● **Task statement**: All of the listing, from first line to last, should be output exactly; the pictures stay out.

__________________________________________________

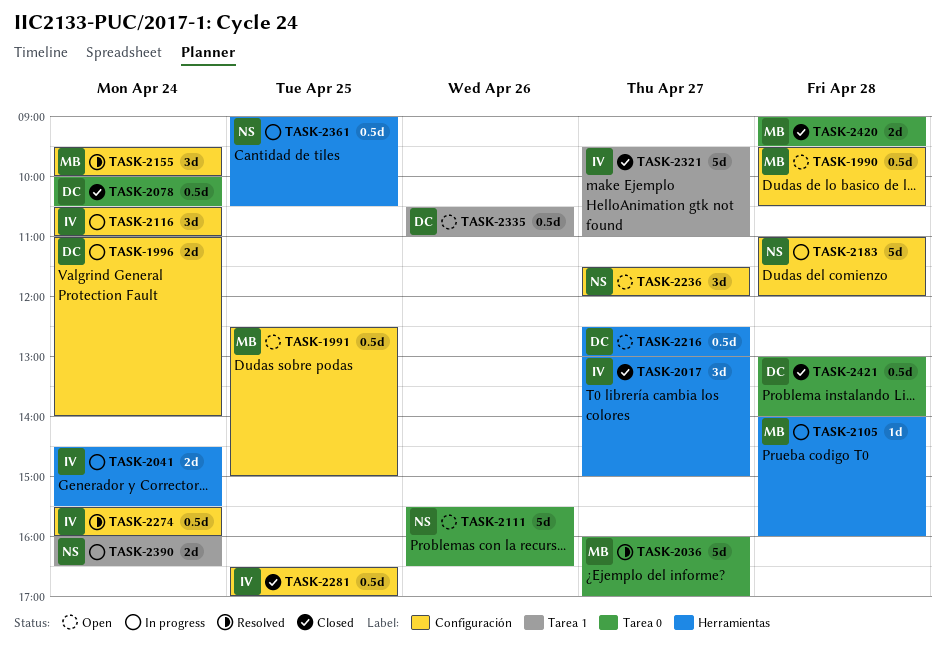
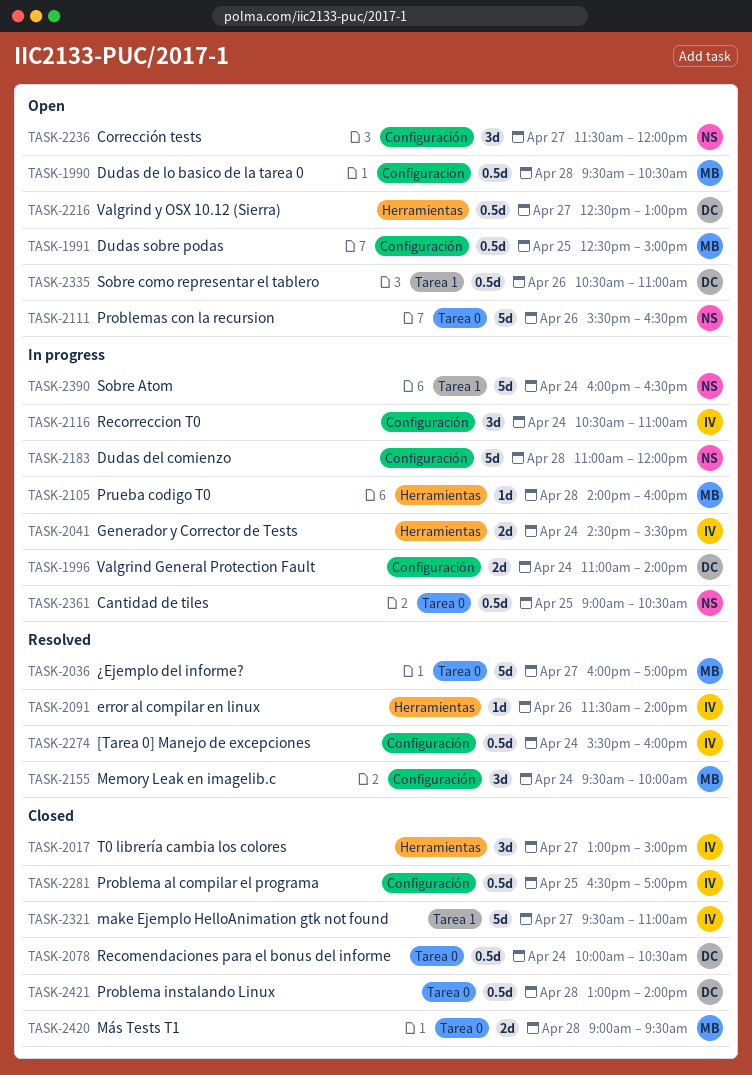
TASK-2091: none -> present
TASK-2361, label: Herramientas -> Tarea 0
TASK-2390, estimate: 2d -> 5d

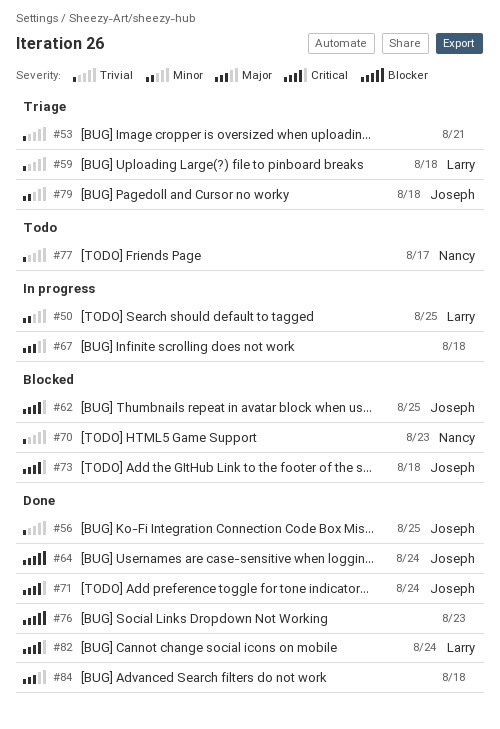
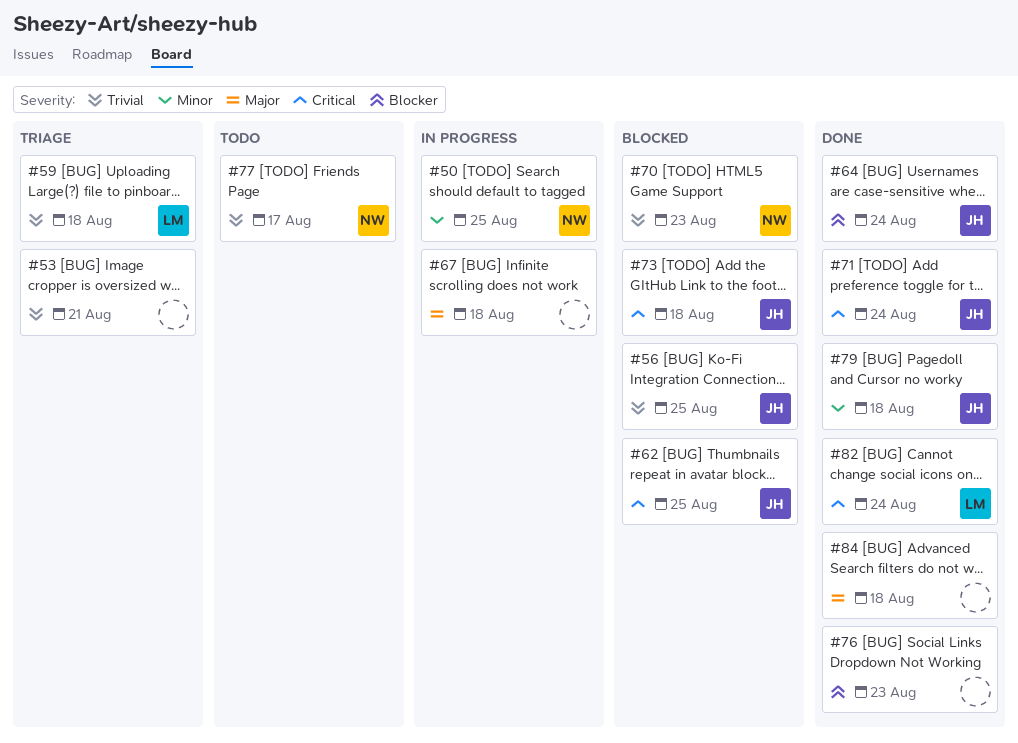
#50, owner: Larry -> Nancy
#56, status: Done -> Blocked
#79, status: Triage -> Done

__________________________________________________

● **Written reply**:
TASK-2091: none -> present
TASK-2361, label: Herramientas -> Tarea 0
TASK-2390, estimate: 2d -> 5d

#50, owner: Larry -> Nancy
#56, status: Done -> Blocked
#79, status: Triage -> Done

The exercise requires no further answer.